EXTRACT TO READ
'''

If at any point you want to view the value of a variable, use the print()
function with the name of the variable name and type ‘enter’ or ‘return’ to execute.
Check your code
print(goat.weights)
## [1] 13.3 17.2 14.8 14.6 12.4
⭐ Task 1.2-3
View variables.
Display the weight of the second goat in the vector.
Check your code
goat.weights[2]
## [1] 17.2
Hint: data_object_name[indexNumber]
You have just worked with numeric vectors. Now let’s move to string vectors.
⭐ Task 1.2-4
Create a new R script.
Make a vector for the following name values of miniature goats.
Name your variable goat.name
Goat names: baby, pickles, cookie, sparkle, gabbie
Note: Text values must be wrapped in quotations. You can use double or single quotes, but must be consistent - Good: "text"
- Good: 'text'
- Bad: 'text"
Check your code
goat.name <- c("baby", "pickes", "cookie", "sparkle", "gabbie")
To get the length of a vector, we can use the length()
function.
⭐ Task 1.2-5
View information about variables.
Print (display) the length of the vector of miniature goat names.
Note: In a script (code editor), you often need to use the print() function explicitly to see the output, especially when running multiple lines of code or within functions. However, in the console, R automatically displays the output of expressions upon execution of the command.
Check your code
length(goat.name)
## [1] 5
Lists (Additional Information)
A ‘list’ can hold items of different types (even vectors), while items in a ‘vector’ must all be the same type.
To make a list, we’ll use the list()
function.
Hint: Remember that all items in a vector must be the same type, but can be different types if in a list.
If you want to create 2D lists, also known as a table, you will create a matrix using the matrix()
function.
- For more on matrices, check me out.
- Instead of creating our own matrices, we will be importing data later on.
📍 As you work through these activities, remember to save your script(s) regularly.

'''

THE DATA

'''

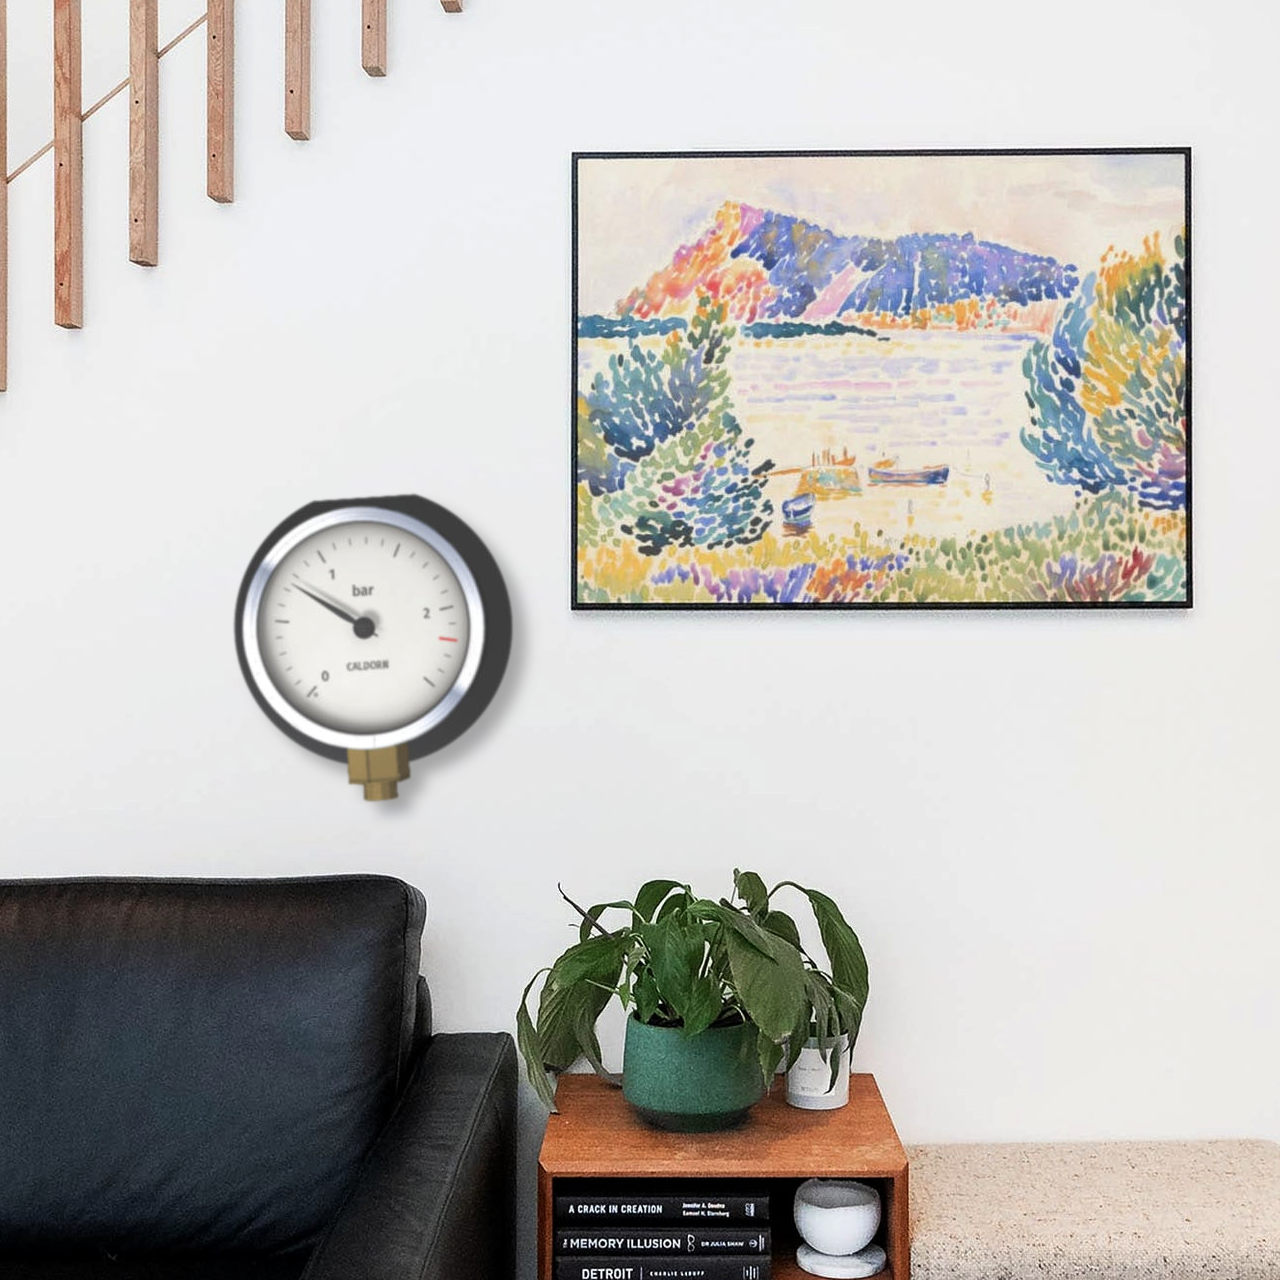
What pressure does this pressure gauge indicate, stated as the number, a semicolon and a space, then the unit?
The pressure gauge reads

'''

DIRECTIONS
Could you write the next part of the R lesson on vectors and lists, picking up right after "remember to save your script(s) regularly"?

TASK RESULT
2. Descriptive Statistics
Statistics is:
-
the science of collecting, analyzing, interpreting
-
data to uncover patterns and trends,
-
informed decisions based on this data.
If you’re unfamiliar with statistics, you can learn more about it from the w3school Statistics Tutorial
In this section, we’ll be focusing on
- Basic statistical measures
- Presenting data in a histogram
- More on presenting data will be covered in Activity 4-Data Visualization
- Importing data
2.1 Basic statistical measures
The function names for the following three statistical measures (mean, median, standard deviation) are quite intuitive.
It is just the name or abbreviation of the statistical measure, where the argument is the object containing the set of values we are analyzing.
Each function takes the vector as its argument.
These three functions are designed for sets of numerical and decimal values. If run on other types (string, aka text, and boolean, aka true/false), result will be NA
.
⭐ Task 2.1-1
View information about variables.
For this task, we will use a new vector object containing weights for a set of pigs.
Create a vector object with the weights of a set of pigs. Name your variable ‘pigs.weight’
Weights of pigs: 22, 27, 19, 25, 12, 22, 18
Check your code
pigs.weight <- c(22, 27, 19, 25, 12, 22, 18)
⭐ Task 2.1-2
Get the mean (average) value.
Mean: the average value in a set.
The mean()
function calculates the sum of the in the set and divides the sum by the number of items in the set.
Write and execute a command that outputs the mean value of the pigs’ weights.
Check your code
# output the average weight of all of the pigs
mean(pigs.weight)
## [1] 20.71429
⭐ Task 2.1-3
Get median value.
Write and execute a command that outputs the median value of the pigs’ weights
Median: The middle value in a sorted set (e.g. lowest - highest). median()
Check your code
median(pigs.weight)
## [1] 22
The output tells you the weight of the pig that falls between the lighter half and the heavier half of the pigs.
⭐ Task 2.1-4
Get median value.
Standard deviation: Describes how spread out the data is. sd()
Write and execute a command that outputs the standard deviation of the pigs’ weights
The output tells you how much the weights of the pigs vary from the average weight.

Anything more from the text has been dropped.